Confirms what Mott said about Brooklyn drops. But….

“It’s actually referred to as the ‘import license’?”

“No, that’s me. Pretty good huh?”

He smiled around another swallow of whiskey. “How’s the murder figure into this?”

“The tong wants to take over as heroin supplier to New York City. I’ll bet money the victim’s related to someone in the Fronti family. That woman’s a statement.”

“McCarthy said something like that. Sounds like a leap with the body just recovered.”

“C’mon. It’s even obvious to a guy who paddles around in a boat. Wives and kids are off limits for the Italians. Nobody hits them. The tong doesn’t play by the same rules. Slant-eyed bastards never do. That’s why her body says this is about the import war.”

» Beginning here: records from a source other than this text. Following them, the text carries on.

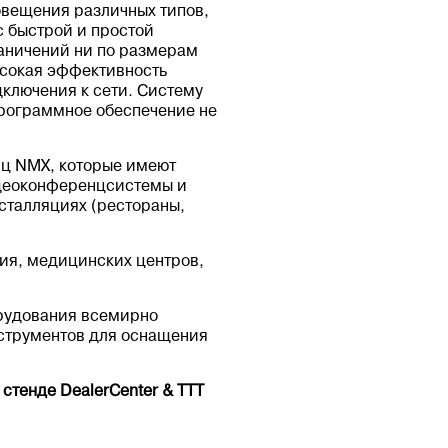
овещения различных типов,
 быстрой и простой
раничений ни по размерам
ысокая эффективность
дключения к сети. Систему
программное обеспечение не
иц NMX, которые имеют
идеоконференцсистемы и
сталляциях (рестораны,
ния, медицинских центров,
орудования всемирно
нструментов для оснащения
стенде DealerCenter & TTT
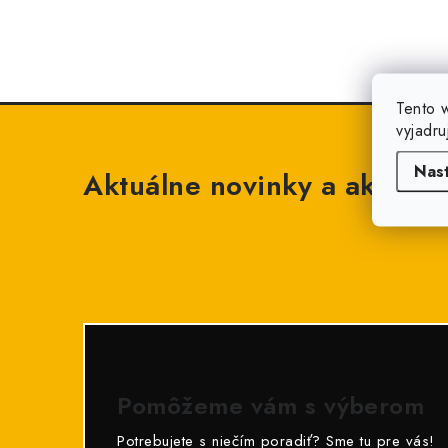
Tento 
vyjadru
Nas
Aktuálne novinky a akcie na
Pomôžeme vám s výberom
Potrebujete s niečím poradiť? Sme tu pre vás!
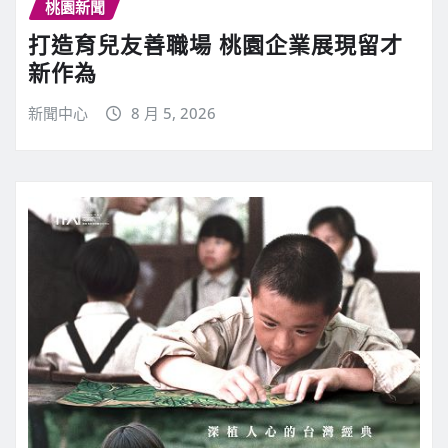
桃園新聞
打造育兒友善職場 桃園企業展現留才
新作為
新聞中心
8 月 5, 2026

“What other evidence you got?”

“There’s already more China White on the street. This is big. It’s why the homicide guys want in. Important case. Meanwhile, they want us to stay on the street busting pushers—who will sell whatever comes their way. Pushers don’t care who’s importing. They want the smack the addicts will buy. China White is the better shit.”

Taylor got Phillips a second rye and left the narcotics cop at the bar. The one little beer on an empty stomach had already given him a buzz. He needed to get out of there before he spent the afternoon drinking and talking cop stories he wouldn’t remember later.

He caught the subway uptown to Times Square and walked one block to the City News Bureau’s offices in the Paramount Building. He needed to manage expectations with Henry Novak. He’d write the feature on the harbor patrol. He also wanted to work on something his boss—and friend—wasn’t looking for on the eve of the Bicentennial. Taylor was covering a murder that could turn into a big drug story.